The a2 Milk Company held its annual general meeting today in Melbourne. The board of the ASX100 listed milk products company admitted to shareholders they had not formally undertaken to educate themselves on climate change and climate-related risk.

“I think it’s fair to say in the last year we haven’t done anything on a training basis for the board, so I wouldn’t want to pretend that,” chairman David Hearn conceded. Watch below:

Hearn reflected that, as a consequence of the shareholder’s question, it might be something that “we perhaps as board should consider whether we should take some sort of formal improvement in our understanding of some of the implications.”  

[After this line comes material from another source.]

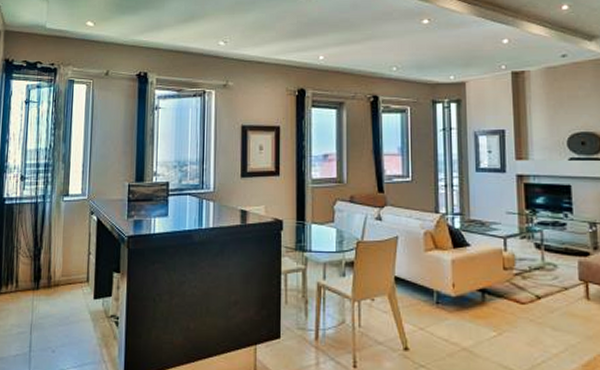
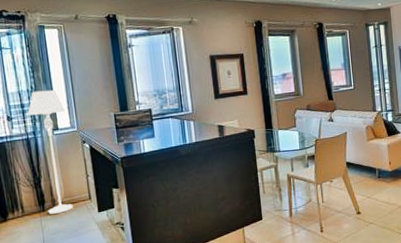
floor lamp: none [42,150,80,294] -> present [27,89,73,214]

Let’s hope they do, given legal opinion indicates that Australian company directors may be legally obliged to do so. Senior barristers and solicitors assert directors may be liable for breaching their duty of due care and diligence under section 180 of the Corporations Act if they fail to educate themselves on climate change risk.

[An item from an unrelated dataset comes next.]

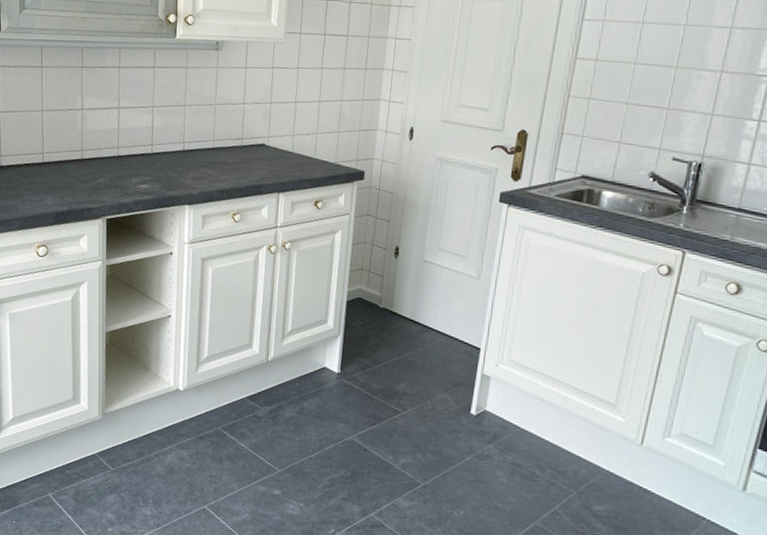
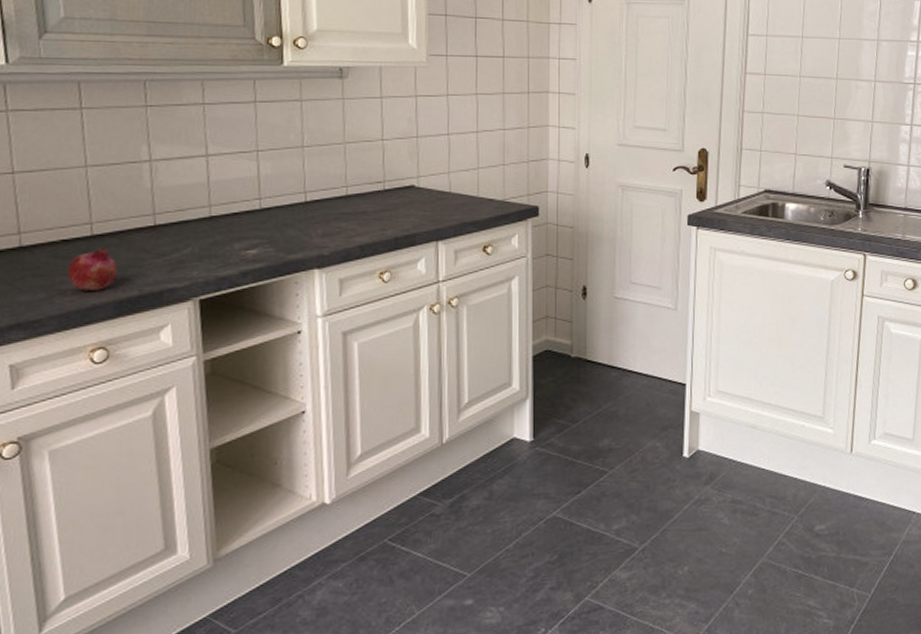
fruit: none [26,171,57,203] -> present [67,247,119,291]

Questioned on whether the company supports the Paris climate accord goals, the answer was a definitive “yes, certainly.” Hearn told shareholders that a2 takes seriously its obligations as a global citizen, which includes considering climate change.

All froth, no action

Being agreeable is all well and good but we’re yet to see any strong climate action from a2, which operates in the agricultural and food sectors. Both are deemed high risk when it comes to the financial impacts posed by climate change.

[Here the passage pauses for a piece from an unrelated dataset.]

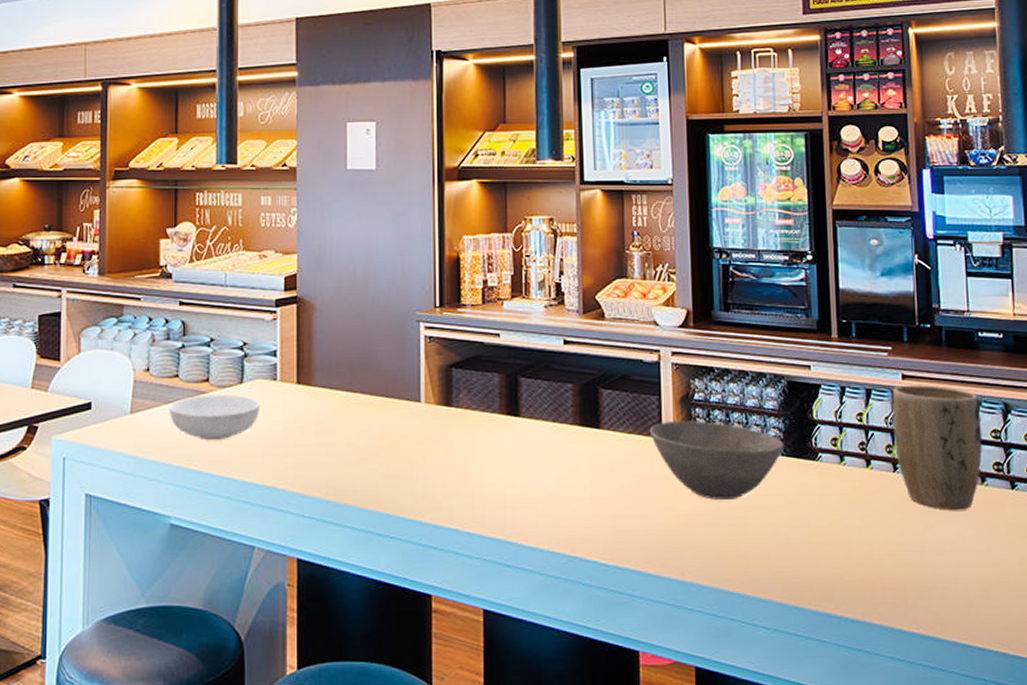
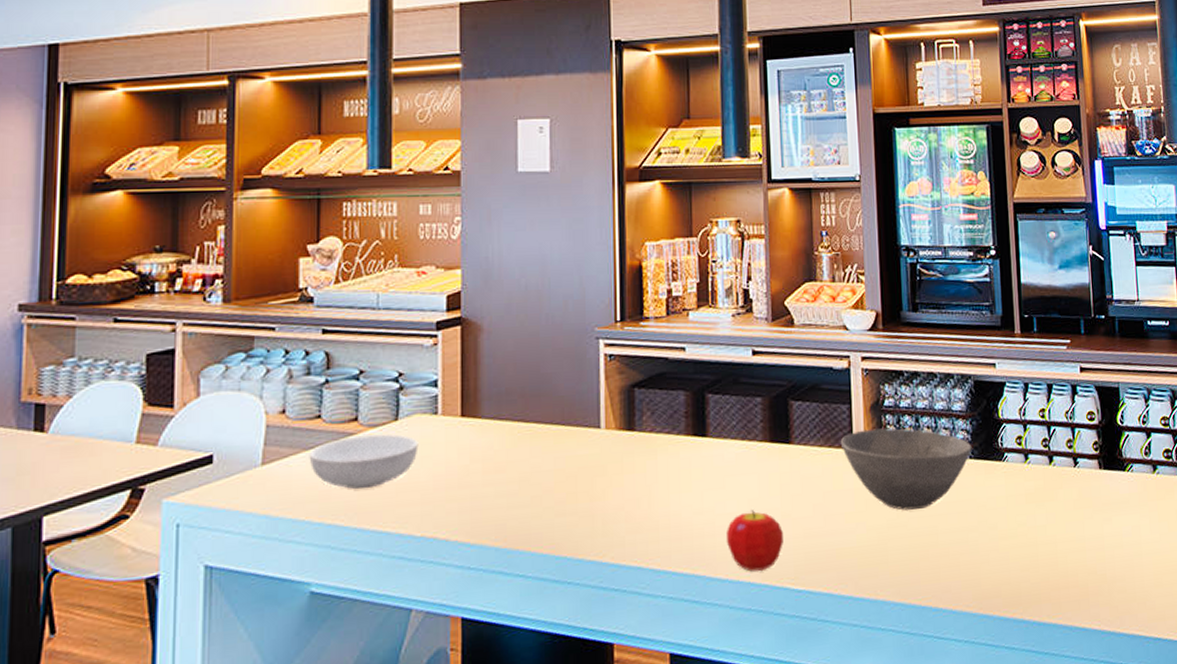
fruit: none [536,487,592,543] -> present [725,510,783,572]
plant pot: present [892,385,983,511] -> none [1071,376,1153,501]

So far the company hasn’t released any analysis to shareholders that stress tests its assets and capital expenditure against different climate change scenarios. Such analysis, even if only partial, is valuable to shareholders who are increasingly considering the impacts climate could have on businesses.

When asked if a2 had done any such analysis Hearn did not directly answer the question. Instead he told shareholders that a2 evaluates its partners on a whole range of issues, withholding a timeline on when, if at all, the company would undertake such analysis.

A concerned shareholder asked if the board was satisfied that all potential material climate-related financial risks to the company’s performance and prospects had been disclosed.

“It’s a dangerous thing to say the board is entirely satisfied… have we got it perfectly right? I’d be foolish to say that but it is our intention to try and do so.”